# New Skaven Battalion



## Tau2007 (Jan 25, 2008)

Hi all,
Anyone else a wee bit bummered that the new Skaven Battalion doesn't have some Stormvermin in it ala the Greatswords in the new(ish) Empire Battalion?

Cheers,
Tau2007


----------



## Cleitus_the_Black (Jun 8, 2009)

Where are you getting your info? I can't see it on the GW website.


----------



## bobss (May 18, 2008)

Yeah, and im supprised they dont, I mean what else are they going to put in?

oh, I guess 20 ( 0r maybe even 40 ) clanrats, some plaguemonks and a doomwheel?


----------



## torealis (Dec 27, 2006)

It's the same as the current one, but with new clanrats instead of old.


----------



## forestreverie (Sep 10, 2009)

yeah, it is a bit disapointing, anyone who's bought the old one is is gonna have all the same models again, except new clanrats.
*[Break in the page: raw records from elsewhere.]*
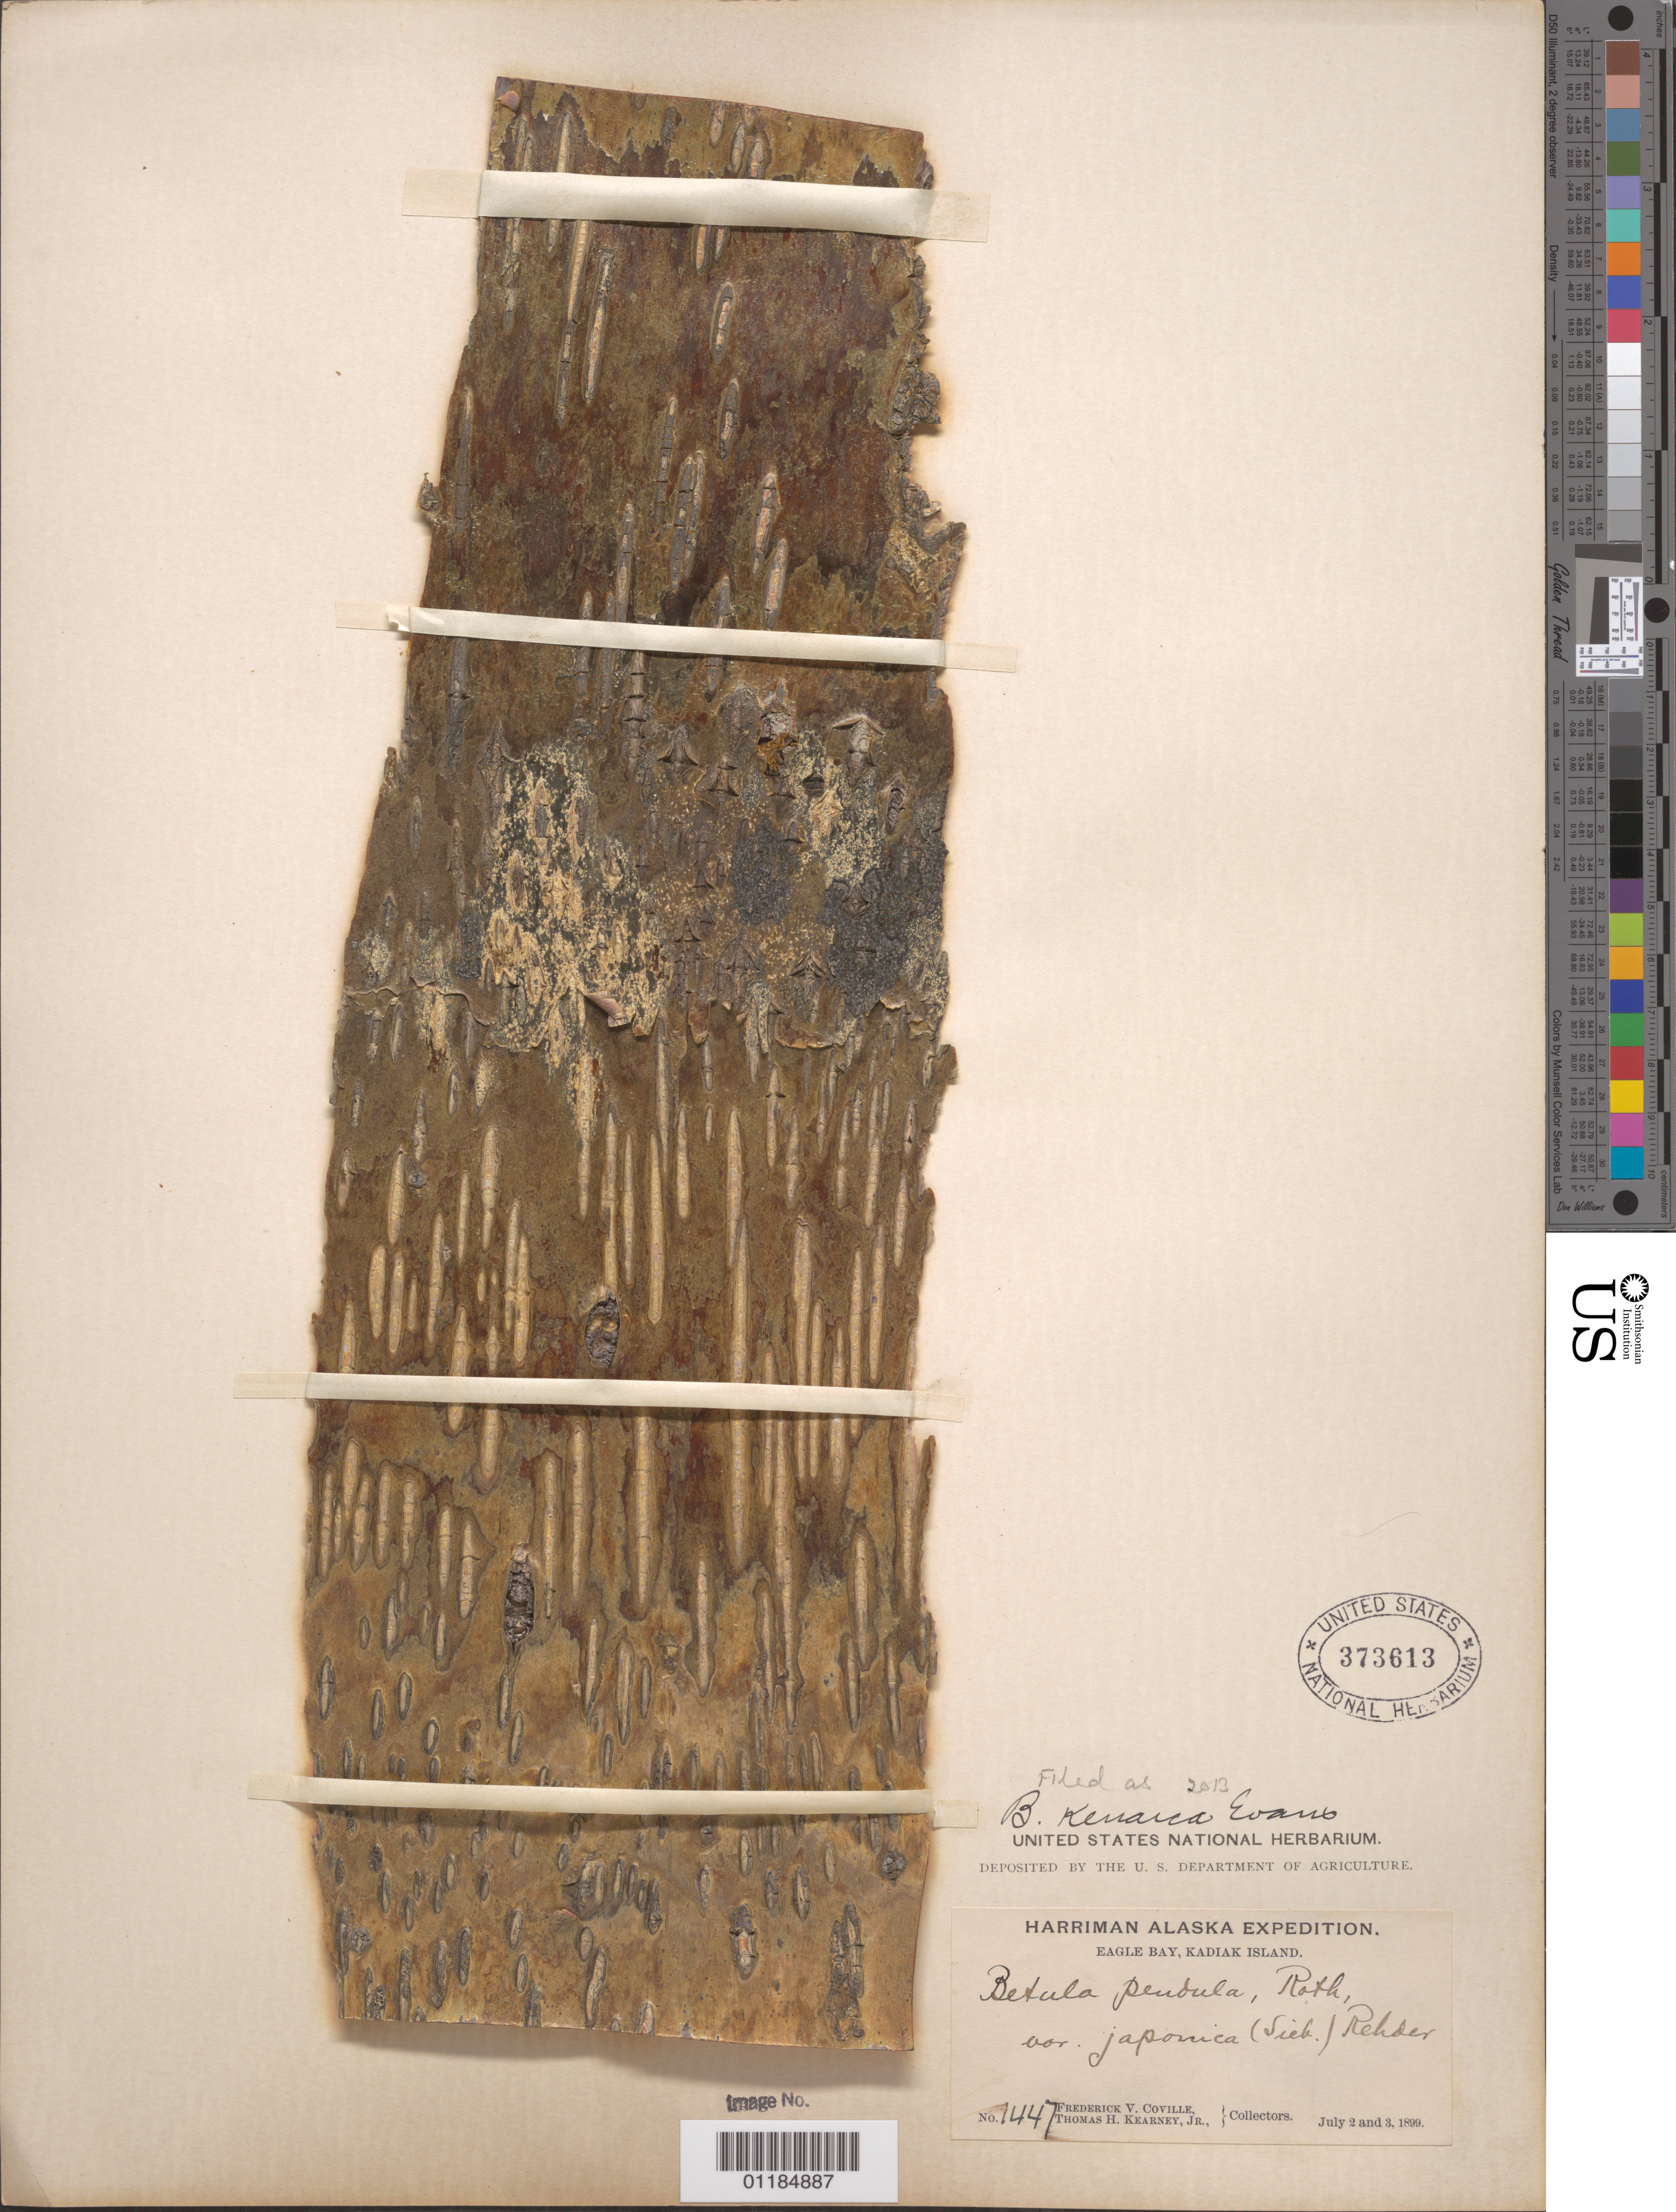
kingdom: Plantae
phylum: Tracheophyta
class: Magnoliopsida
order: Fagales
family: Betulaceae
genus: Betula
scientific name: Betula kenaica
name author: W.H. Evans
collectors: F. V. Coville & T. H. Kearney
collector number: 1447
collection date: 1899-07-02,1899-07-03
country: United States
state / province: Alaska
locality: Eagle Bay, Kadiak Island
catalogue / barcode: US 373613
I guess the stormvermin arent included as they're in their own box which includes 20 stormvermin, apparently all unique (no double casts of the same models). so they cant really put any less than that in the box, and if they put the whole lot in then there wouldnt be much room for anything else (pricewise, as the stormvermin box is £30) unless they charged more.

If they did include stormvermin, i think theyd only put in 1 or 2 other smaller units, and that wouldnt be much of a battalion (for a skaven player anyway).


----------



## Tau2007 (Jan 25, 2008)

Has anyone seen a size comparison between the old and new Stormvermin? I have 40 of the previous models and don't want to get the new ones if they're too much bigger.

Cheers,
Tau2007


----------



## dardle reesraf (Oct 31, 2009)

as a lizardmen player, im extremely glad that there a no stormvermin in the battalion. na nah! the new plage furnace looks like it could make an ogre puke. am i right?


----------



## bobss (May 18, 2008)

The new Stormvermin remind me of LotR Morannon orcs, and that is not a good thing:laugh:

Plague furnace looks sweet, as does the screaming bell:victory:, lets hope next year in tournies skaven ( or beastmen - doubt it ) can topple the might of Daemons:threaten:


----------



## Tau2007 (Jan 25, 2008)

I don't know many details about the Plague Furnace, but it does look very cool!

Go rats!

Cheers,
Tau2007


----------